Stored data entries
*** Block opens ***

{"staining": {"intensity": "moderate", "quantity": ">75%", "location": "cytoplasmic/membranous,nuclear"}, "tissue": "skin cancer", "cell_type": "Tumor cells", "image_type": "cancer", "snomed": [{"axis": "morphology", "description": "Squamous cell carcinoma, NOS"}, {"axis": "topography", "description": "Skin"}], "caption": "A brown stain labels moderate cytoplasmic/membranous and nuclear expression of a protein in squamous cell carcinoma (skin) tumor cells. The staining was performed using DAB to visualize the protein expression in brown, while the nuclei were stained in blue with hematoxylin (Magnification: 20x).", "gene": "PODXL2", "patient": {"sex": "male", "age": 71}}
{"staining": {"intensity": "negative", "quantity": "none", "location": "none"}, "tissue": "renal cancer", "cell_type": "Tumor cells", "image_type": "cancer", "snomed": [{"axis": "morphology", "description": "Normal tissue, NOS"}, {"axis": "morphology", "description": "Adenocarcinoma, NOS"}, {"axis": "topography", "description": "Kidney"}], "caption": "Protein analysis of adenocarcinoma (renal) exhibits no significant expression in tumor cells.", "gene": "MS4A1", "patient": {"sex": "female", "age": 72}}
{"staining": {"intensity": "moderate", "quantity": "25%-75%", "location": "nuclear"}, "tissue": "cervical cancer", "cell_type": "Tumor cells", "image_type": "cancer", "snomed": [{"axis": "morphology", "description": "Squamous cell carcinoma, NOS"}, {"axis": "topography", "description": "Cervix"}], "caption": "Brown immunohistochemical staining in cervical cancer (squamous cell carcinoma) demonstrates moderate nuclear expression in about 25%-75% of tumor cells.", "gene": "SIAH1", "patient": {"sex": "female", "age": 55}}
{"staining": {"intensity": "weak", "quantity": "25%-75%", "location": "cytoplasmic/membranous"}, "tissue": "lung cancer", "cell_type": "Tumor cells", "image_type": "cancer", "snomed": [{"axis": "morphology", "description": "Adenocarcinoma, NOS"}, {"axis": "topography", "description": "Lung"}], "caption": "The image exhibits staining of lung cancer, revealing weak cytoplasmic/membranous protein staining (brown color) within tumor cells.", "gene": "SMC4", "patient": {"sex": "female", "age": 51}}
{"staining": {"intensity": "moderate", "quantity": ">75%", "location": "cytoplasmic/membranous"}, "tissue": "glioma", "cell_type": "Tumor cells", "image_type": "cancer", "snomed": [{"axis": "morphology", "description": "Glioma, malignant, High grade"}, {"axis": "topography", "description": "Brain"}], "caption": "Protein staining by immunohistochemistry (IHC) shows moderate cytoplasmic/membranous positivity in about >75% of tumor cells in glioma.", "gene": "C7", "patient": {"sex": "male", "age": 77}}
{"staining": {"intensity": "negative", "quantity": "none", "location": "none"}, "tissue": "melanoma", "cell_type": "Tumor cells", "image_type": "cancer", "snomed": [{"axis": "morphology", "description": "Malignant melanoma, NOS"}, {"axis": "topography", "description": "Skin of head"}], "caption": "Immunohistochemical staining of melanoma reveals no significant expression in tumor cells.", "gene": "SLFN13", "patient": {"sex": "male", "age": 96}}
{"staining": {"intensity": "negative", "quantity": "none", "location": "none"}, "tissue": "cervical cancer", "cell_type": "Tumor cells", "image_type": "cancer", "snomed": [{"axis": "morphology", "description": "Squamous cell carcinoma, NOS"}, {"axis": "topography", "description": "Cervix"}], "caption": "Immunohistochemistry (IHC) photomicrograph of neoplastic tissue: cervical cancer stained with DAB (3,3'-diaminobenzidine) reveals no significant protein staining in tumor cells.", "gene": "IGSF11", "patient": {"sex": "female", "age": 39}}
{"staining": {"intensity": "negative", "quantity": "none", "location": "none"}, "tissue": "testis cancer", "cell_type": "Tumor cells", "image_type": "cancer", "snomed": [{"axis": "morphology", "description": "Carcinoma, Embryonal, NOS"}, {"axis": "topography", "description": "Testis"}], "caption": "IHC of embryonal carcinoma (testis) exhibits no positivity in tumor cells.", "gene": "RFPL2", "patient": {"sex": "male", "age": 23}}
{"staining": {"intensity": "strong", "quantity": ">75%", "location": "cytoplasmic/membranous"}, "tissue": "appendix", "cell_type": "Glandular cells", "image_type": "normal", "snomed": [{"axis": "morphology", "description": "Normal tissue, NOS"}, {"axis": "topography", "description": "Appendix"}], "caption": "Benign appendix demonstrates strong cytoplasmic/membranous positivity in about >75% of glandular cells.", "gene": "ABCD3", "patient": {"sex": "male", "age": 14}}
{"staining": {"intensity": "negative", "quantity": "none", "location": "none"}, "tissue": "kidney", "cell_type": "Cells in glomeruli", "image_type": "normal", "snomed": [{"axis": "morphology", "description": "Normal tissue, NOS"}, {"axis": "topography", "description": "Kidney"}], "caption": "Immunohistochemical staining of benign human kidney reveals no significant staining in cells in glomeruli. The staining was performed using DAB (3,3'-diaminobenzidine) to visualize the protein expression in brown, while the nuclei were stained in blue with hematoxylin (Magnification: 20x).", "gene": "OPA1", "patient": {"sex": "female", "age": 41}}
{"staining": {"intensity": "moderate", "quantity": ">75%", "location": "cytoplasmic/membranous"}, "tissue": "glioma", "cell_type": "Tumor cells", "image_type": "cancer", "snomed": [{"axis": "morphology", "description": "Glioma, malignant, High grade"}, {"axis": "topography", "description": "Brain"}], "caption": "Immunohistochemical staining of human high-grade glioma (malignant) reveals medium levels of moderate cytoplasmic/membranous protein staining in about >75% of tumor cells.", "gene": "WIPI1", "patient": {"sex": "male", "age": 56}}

*** Block closes ***

Problem description: Without omitting any record, transcribe the data exactly.

Answer below:
{"staining": {"intensity": "moderate", "quantity": ">75%", "location": "cytoplasmic/membranous,nuclear"}, "tissue": "skin cancer", "cell_type": "Tumor cells", "image_type": "cancer", "snomed": [{"axis": "morphology", "description": "Squamous cell carcinoma, NOS"}, {"axis": "topography", "description": "Skin"}], "caption": "A brown stain labels moderate cytoplasmic/membranous and nuclear expression of a protein in squamous cell carcinoma (skin) tumor cells. The staining was performed using DAB to visualize the protein expression in brown, while the nuclei were stained in blue with hematoxylin (Magnification: 20x).", "gene": "PODXL2", "patient": {"sex": "male", "age": 71}}
{"staining": {"intensity": "negative", "quantity": "none", "location": "none"}, "tissue": "renal cancer", "cell_type": "Tumor cells", "image_type": "cancer", "snomed": [{"axis": "morphology", "description": "Normal tissue, NOS"}, {"axis": "morphology", "description": "Adenocarcinoma, NOS"}, {"axis": "topography", "description": "Kidney"}], "caption": "Protein analysis of adenocarcinoma (renal) exhibits no significant expression in tumor cells.", "gene": "MS4A1", "patient": {"sex": "female", "age": 72}}
{"staining": {"intensity": "moderate", "quantity": "25%-75%", "location": "nuclear"}, "tissue": "cervical cancer", "cell_type": "Tumor cells", "image_type": "cancer", "snomed": [{"axis": "morphology", "description": "Squamous cell carcinoma, NOS"}, {"axis": "topography", "description": "Cervix"}], "caption": "Brown immunohistochemical staining in cervical cancer (squamous cell carcinoma) demonstrates moderate nuclear expression in about 25%-75% of tumor cells.", "gene": "SIAH1", "patient": {"sex": "female", "age": 55}}
{"staining": {"intensity": "weak", "quantity": "25%-75%", "location": "cytoplasmic/membranous"}, "tissue": "lung cancer", "cell_type": "Tumor cells", "image_type": "cancer", "snomed": [{"axis": "morphology", "description": "Adenocarcinoma, NOS"}, {"axis": "topography", "description": "Lung"}], "caption": "The image exhibits staining of lung cancer, revealing weak cytoplasmic/membranous protein staining (brown color) within tumor cells.", "gene": "SMC4", "patient": {"sex": "female", "age": 51}}
{"staining": {"intensity": "moderate", "quantity": ">75%", "location": "cytoplasmic/membranous"}, "tissue": "glioma", "cell_type": "Tumor cells", "image_type": "cancer", "snomed": [{"axis": "morphology", "description": "Glioma, malignant, High grade"}, {"axis": "topography", "description": "Brain"}], "caption": "Protein staining by immunohistochemistry (IHC) shows moderate cytoplasmic/membranous positivity in about >75% of tumor cells in glioma.", "gene": "C7", "patient": {"sex": "male", "age": 77}}
{"staining": {"intensity": "negative", "quantity": "none", "location": "none"}, "tissue": "melanoma", "cell_type": "Tumor cells", "image_type": "cancer", "snomed": [{"axis": "morphology", "description": "Malignant melanoma, NOS"}, {"axis": "topography", "description": "Skin of head"}], "caption": "Immunohistochemical staining of melanoma reveals no significant expression in tumor cells.", "gene": "SLFN13", "patient": {"sex": "male", "age": 96}}
{"staining": {"intensity": "negative", "quantity": "none", "location": "none"}, "tissue": "cervical cancer", "cell_type": "Tumor cells", "image_type": "cancer", "snomed": [{"axis": "morphology", "description": "Squamous cell carcinoma, NOS"}, {"axis": "topography", "description": "Cervix"}], "caption": "Immunohistochemistry (IHC) photomicrograph of neoplastic tissue: cervical cancer stained with DAB (3,3'-diaminobenzidine) reveals no significant protein staining in tumor cells.", "gene": "IGSF11", "patient": {"sex": "female", "age": 39}}
{"staining": {"intensity": "negative", "quantity": "none", "location": "none"}, "tissue": "testis cancer", "cell_type": "Tumor cells", "image_type": "cancer", "snomed": [{"axis": "morphology", "description": "Carcinoma, Embryonal, NOS"}, {"axis": "topography", "description": "Testis"}], "caption": "IHC of embryonal carcinoma (testis) exhibits no positivity in tumor cells.", "gene": "RFPL2", "patient": {"sex": "male", "age": 23}}
{"staining": {"intensity": "strong", "quantity": ">75%", "location": "cytoplasmic/membranous"}, "tissue": "appendix", "cell_type": "Glandular cells", "image_type": "normal", "snomed": [{"axis": "morphology", "description": "Normal tissue, NOS"}, {"axis": "topography", "description": "Appendix"}], "caption": "Benign appendix demonstrates strong cytoplasmic/membranous positivity in about >75% of glandular cells.", "gene": "ABCD3", "patient": {"sex": "male", "age": 14}}
{"staining": {"intensity": "negative", "quantity": "none", "location": "none"}, "tissue": "kidney", "cell_type": "Cells in glomeruli", "image_type": "normal", "snomed": [{"axis": "morphology", "description": "Normal tissue, NOS"}, {"axis": "topography", "description": "Kidney"}], "caption": "Immunohistochemical staining of benign human kidney reveals no significant staining in cells in glomeruli. The staining was performed using DAB (3,3'-diaminobenzidine) to visualize the protein expression in brown, while the nuclei were stained in blue with hematoxylin (Magnification: 20x).", "gene": "OPA1", "patient": {"sex": "female", "age": 41}}
{"staining": {"intensity": "moderate", "quantity": ">75%", "location": "cytoplasmic/membranous"}, "tissue": "glioma", "cell_type": "Tumor cells", "image_type": "cancer", "snomed": [{"axis": "morphology", "description": "Glioma, malignant, High grade"}, {"axis": "topography", "description": "Brain"}], "caption": "Immunohistochemical staining of human high-grade glioma (malignant) reveals medium levels of moderate cytoplasmic/membranous protein staining in about >75% of tumor cells.", "gene": "WIPI1", "patient": {"sex": "male", "age": 56}}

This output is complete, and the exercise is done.